* _ЗАДАНИЯ К ТЕКСТУ_
• A. Перепишите без изменений фрагмент текста для чтения: начните со слов «Так что здесь» и закончите словами «понимаете? Кое-что меняется.».
• B. Ответьте на вопросы по тексту для чтения:
(i) Сколько дней назад, по словам говорящего, Кремль мог позволить себе всё?
(ii) Какие выборы и в какой срок упоминаются в тексте?
(iii) Чем в последнем абзаце объясняется повторение вопроса?

* _ТЕКСТ ДЛЯ ЧТЕНИЯ_
· · · · ·
Так что здесь большая разница. И не надо завидовать, завидовать ― это всегда плохо. Надо смотреть и понимать, что Кремль уже никуда не денется, Беларусь не рассосется, это не рассосется, а значит, Кремль уже отчасти сдержан, он уже не может позволить себе все, что мог позволить восемьдесят дней назад. Так что кое-что меняется, понимаете? Кое-что меняется.
Это не значит, что у них нет каких-то идей в запасе, я практически уверен, что они есть. Я поэтому и говорю, что они могут пойти на самые разные глупости вплоть до президентских выборов в следующем году, конечно, сделав их бессодержательными, опустошив их по смыслу, так что потом мы будем говорить: «Батюшки, а мы же мечтали, что Путин уйдет и все изменится. И вот Путин ушел, а ничего не изменилось».
Так что, понимаете, это наша работа, наша несделанная работа и белорусская сделанная. Это большая разница.
Спасибо. Я хотела задать еще один вопрос, и тоже не в первый раз я го задаю в связи с Беларусью, и тоже прошу прощения у тех, кому кажется, что я повторяюсь, но мне очень важны разные ответы разных людей.
· · · · ·
* _ПЕРЕЧЕНЬ ДАННЫХ_
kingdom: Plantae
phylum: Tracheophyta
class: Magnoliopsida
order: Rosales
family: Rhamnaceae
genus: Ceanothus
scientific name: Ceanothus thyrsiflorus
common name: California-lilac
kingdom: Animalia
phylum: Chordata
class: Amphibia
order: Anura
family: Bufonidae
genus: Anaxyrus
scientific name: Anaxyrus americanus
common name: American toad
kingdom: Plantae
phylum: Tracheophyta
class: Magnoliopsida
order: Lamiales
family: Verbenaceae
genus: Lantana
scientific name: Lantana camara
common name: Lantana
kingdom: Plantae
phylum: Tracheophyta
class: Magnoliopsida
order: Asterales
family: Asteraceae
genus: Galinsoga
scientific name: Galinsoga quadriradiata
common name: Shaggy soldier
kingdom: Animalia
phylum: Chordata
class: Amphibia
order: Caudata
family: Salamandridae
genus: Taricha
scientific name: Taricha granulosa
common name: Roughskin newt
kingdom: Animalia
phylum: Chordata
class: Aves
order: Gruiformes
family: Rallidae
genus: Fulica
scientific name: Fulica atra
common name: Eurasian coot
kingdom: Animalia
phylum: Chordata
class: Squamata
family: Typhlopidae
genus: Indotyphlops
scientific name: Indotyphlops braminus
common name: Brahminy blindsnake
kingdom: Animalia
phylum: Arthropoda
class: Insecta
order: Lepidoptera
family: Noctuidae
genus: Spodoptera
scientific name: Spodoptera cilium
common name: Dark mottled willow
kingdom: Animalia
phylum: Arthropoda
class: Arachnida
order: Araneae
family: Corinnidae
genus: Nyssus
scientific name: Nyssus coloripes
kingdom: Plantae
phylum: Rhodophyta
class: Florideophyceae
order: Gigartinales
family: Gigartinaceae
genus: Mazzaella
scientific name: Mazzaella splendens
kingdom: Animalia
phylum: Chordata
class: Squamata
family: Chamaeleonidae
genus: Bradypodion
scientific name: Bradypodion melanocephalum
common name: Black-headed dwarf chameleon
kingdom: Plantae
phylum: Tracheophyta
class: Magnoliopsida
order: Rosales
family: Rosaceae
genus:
· · · · ·
* _ОТВЕТЫ К ЗАДАНИЯМ_
• A.
Так что здесь большая разница. И не надо завидовать, завидовать ― это всегда плохо. Надо смотреть и понимать, что Кремль уже никуда не денется, Беларусь не рассосется, это не рассосется, а значит, Кремль уже отчасти сдержан, он уже не может позволить себе все, что мог позволить восемьдесят дней назад. Так что кое-что меняется, понимаете? Кое-что меняется.

• B.
(i) Восемьдесят дней назад.
(ii) Президентские выборы в следующем году.
(iii) Важны разные ответы разных людей.